Furthermore, some of the examples show the termination modes being recvonly
until the called party goes off-hook.  If this is the case, then the
half-duplex connection to which Vivek refers is in the wrong direction.  If
EphB in my example is recvonly, then it cannot send the tone to EphA.  Have
all the example writers been oversimplifying to the point of misleading?
Raphael Tryster 




-----Original Message----- 
From:   Al Varney [SMTP:varney@ieee.org] 
Sent:   Monday, 06 May, 2002 5:47 PM 
To:     'megaco@ietf.org' 
Subject:        Re: [Megaco] Sending tones via the other subscriber's
ephemeral 
At 01:04 PM 5/6/02 +0530, vibansal@hss.hns.com wrote: 
>It is recomanded that  ringback tone id be played by the terminating media 
>gateway. So in  this case, MGC controlling MGB tells MGB to send ringback 
>signal 
>on EphB,  MGB at australia would play the ringback tone on the ephemeral 
>termination EphB,  and subscriber A would hear Australian ringback tone 
>,as half 
>duplex connection is already open. 
    I'm not sure where this is "recommended" rather than "required", except 
in cases where MGA and MGB operate together as a single logical switching 
entity (a distributed PBX, perhaps). 
>>Raphael Tryster <raphael@tdsoft.com> wrote on 05/05/2002 10:02:45 PM 
>> 
>>Is the following a realistic scenario? 
>> 
>>Subscriber A in U.S.A. wishes to speak with subscriber B in Australia.
When 
>>the connection is established (MGA creates EphA in the same context as
PhyA, 
>>and MGB creates EphB in the same context as PhyB) and B's phone is
ringing, 
>>the MGC controlling MGA sends a ringback signal to PhyA.  But this would
be 
>>an American ringback signal, and A wants to know he is calling Australia. 
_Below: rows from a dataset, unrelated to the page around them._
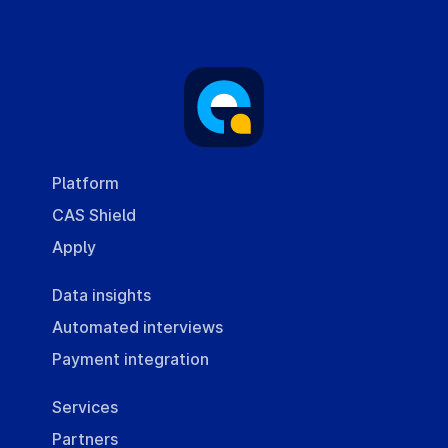
Platform
CAS Shield
Apply
Data insights
Automated interviews
Payment integration
Services
Partners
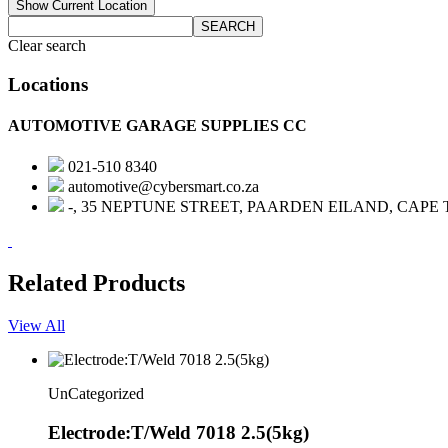
Show Current Location
SEARCH
Clear search
Locations
AUTOMOTIVE GARAGE SUPPLIES CC
021-510 8340
automotive@cybersmart.co.za
-, 35 NEPTUNE STREET, PAARDEN EILAND, CAPE
Related Products
View All
UnCategorized
Electrode:T/Weld 7018 2.5(5kg)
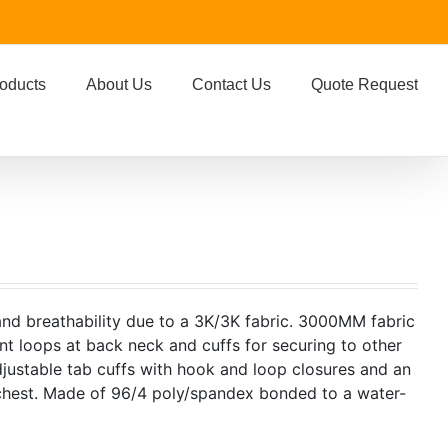
oducts
About Us
Contact Us
Quote Request
 and breathability due to a 3K/3K fabric. 3000MM fabric
nt loops at back neck and cuffs for securing to other
djustable tab cuffs with hook and loop closures and an
chest. Made of 96/4 poly/spandex bonded to a water-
>>So instead, the MGC controlling MGB tells MGB to send ringback signal on 
>>EphB. 
>> 
>>Will this work, i.e. will subscriber A hear Australian ringback tone?  And

>>is it done in practice? 
    If by "in practice" you mean "in the existing telephone network", you 
will find ringback tone ALWAYS comes from the terminating switch 
(pre-MGC/MG).  There are several reasons for this: 
  - MGA would never know when to apply ringback, since it has no knowledge 
of the status of the terminating line.  In fact, it doesn't know if MGB is 
a terminating point or just an interworking point using traditional 
trunking to reach a third switching point (perhaps located in a third
country). 
  - MGA would not be aware (at ringback time) of cases where MGB is 
forwarding the call to another line somewhere in the world, or is 
interacting with an Intelligent Network service or is offering a voice 
announcement regarding the status of the called number.  (E.g., "this 
number is disconnected, calls are being taken on XXX-XXXX-XXX".) 
  - MGA (and any other MGs on the way to the final terminating MG) would 
have to be very quick in order for MGA to be able to remove ringback and 
cut through the connection before the called party's "Hello?" is
transmitted. 
    About a year ago (5/1/01), I discussed this same issue on the 
"megaco@fore.com" mailing list.  Two years ago (6/27/00) it was discussed 
on the "MEGACO@standards.nortelnetworks.com" mailing list.  And I've 
discussed it ad nauseam on several other standards lists (H.248, SIP, 
H.323, ISUP/BICC) over the past few years.  Here's the rationale in a 
single sentence: 
        "The PSTN does not, in general, provide a reliable 
         out-of-band indication of when Alerting of the 
         called party is occurring." 
            -  (quoting an ITU-T contribution) 
    I assume this will continue to come up until the H.323, H.248 and SIP 
folks finally get something published that shows real-world examples of the 
need to provide ringback from the terminating end of a connection.  (See 
the SIP "183 Session Progress" message for some examples.) 
    Thanks, Raphael, for providing this year's version of the perennial 
question.  Should you wish to examine other standards/requirements on this 
issue, note the ITU-T uses the term "Ring Tone" and Telcordia the term 
"audible ring tone" in many telephony documents.  "Ringback" seems to have 
originated in PBX/ISDN documents in North America in the 1980s.